THE TASK: Check each line of the data below for the word "left", then extract the ones that have it.

(Images with bounding boxes)

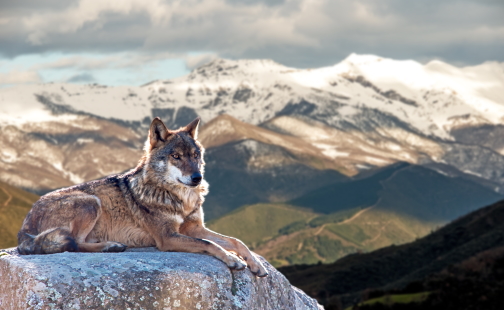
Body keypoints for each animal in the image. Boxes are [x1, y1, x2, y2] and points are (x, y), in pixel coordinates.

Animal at [16, 117, 268, 278]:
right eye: (176, 157)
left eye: (195, 155)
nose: (197, 178)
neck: (180, 199)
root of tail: (23, 227)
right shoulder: (168, 238)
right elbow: (209, 244)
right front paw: (233, 259)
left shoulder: (193, 228)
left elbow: (235, 241)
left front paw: (255, 264)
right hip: (90, 202)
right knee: (74, 243)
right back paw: (110, 246)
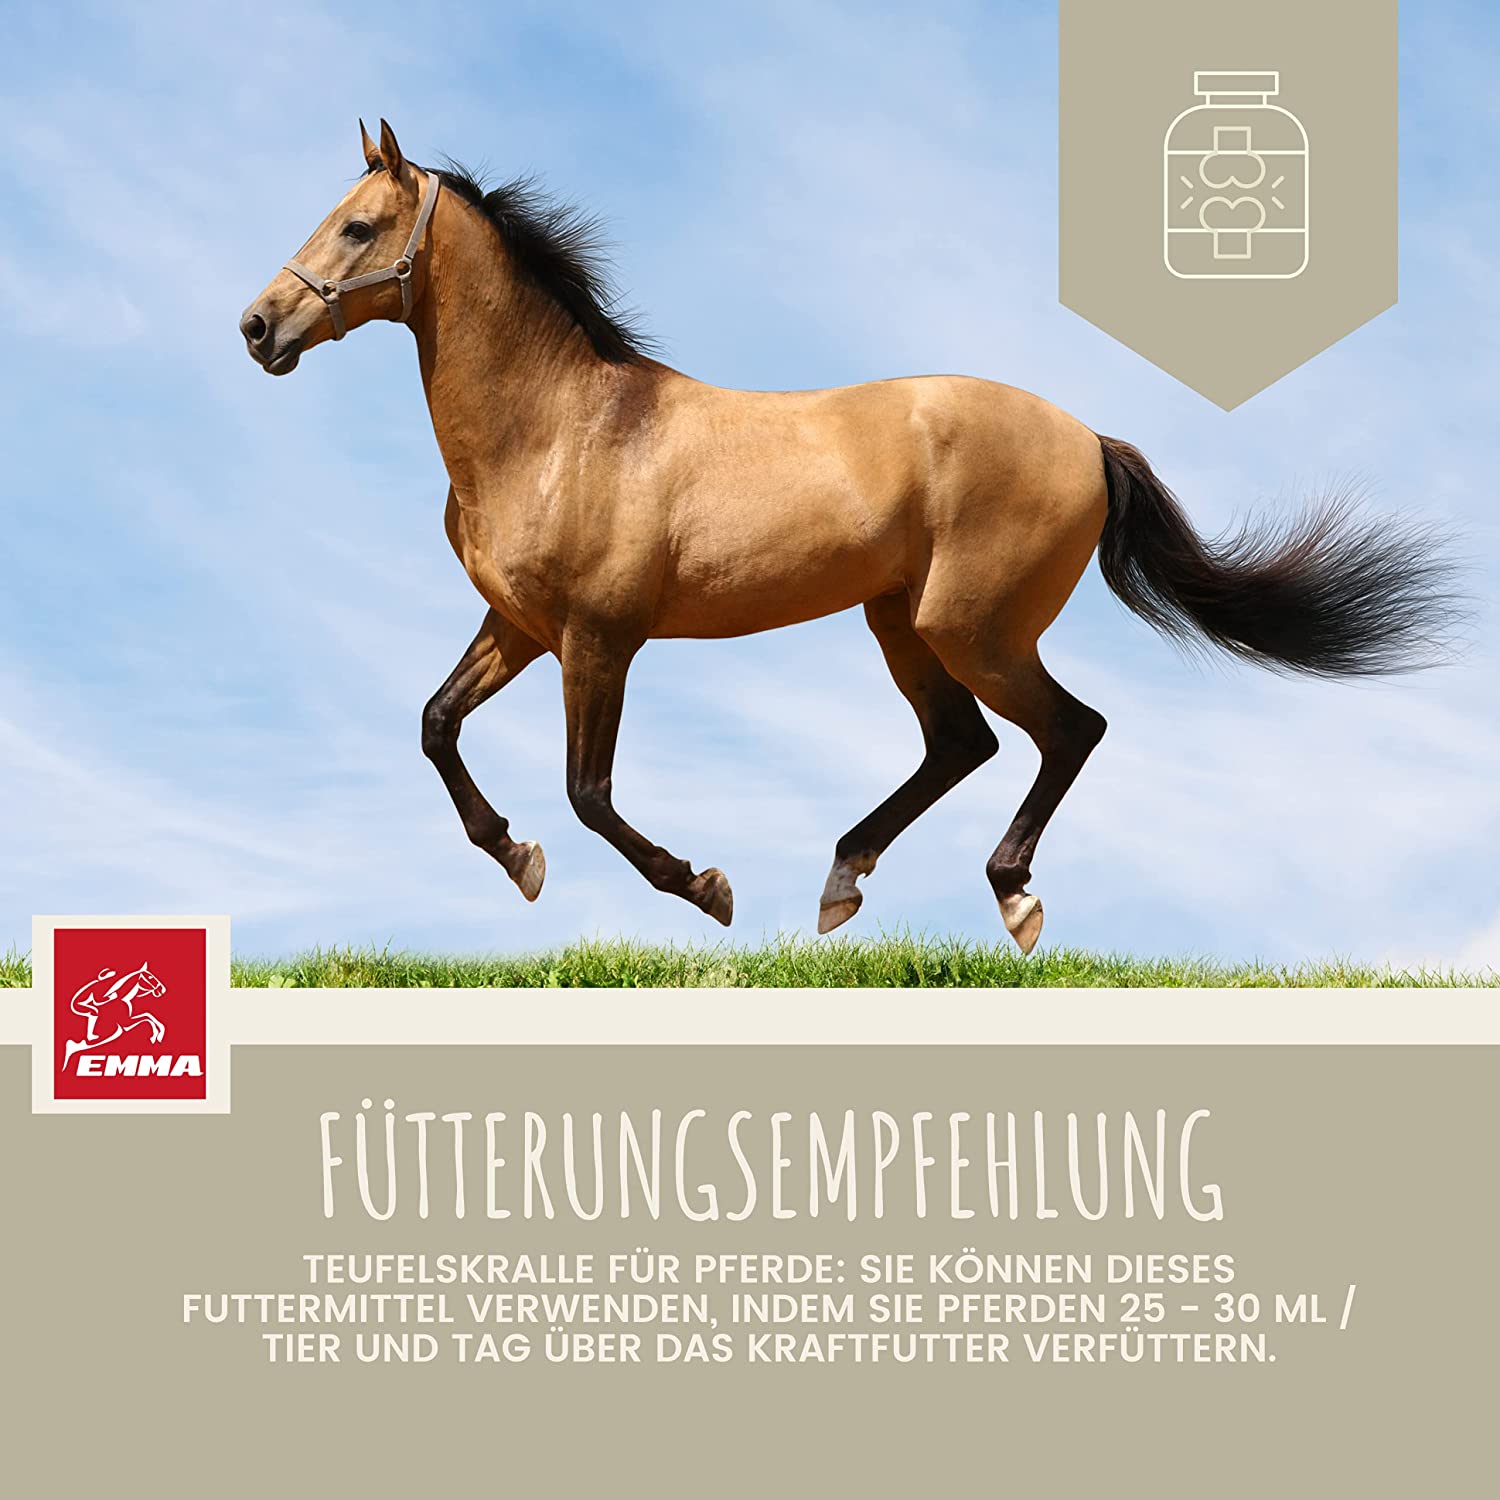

EXERCISE RESULT:
left eye: (195, 155)
left shoulder: (193, 228)
left elbow: (235, 241)
left front paw: (255, 264)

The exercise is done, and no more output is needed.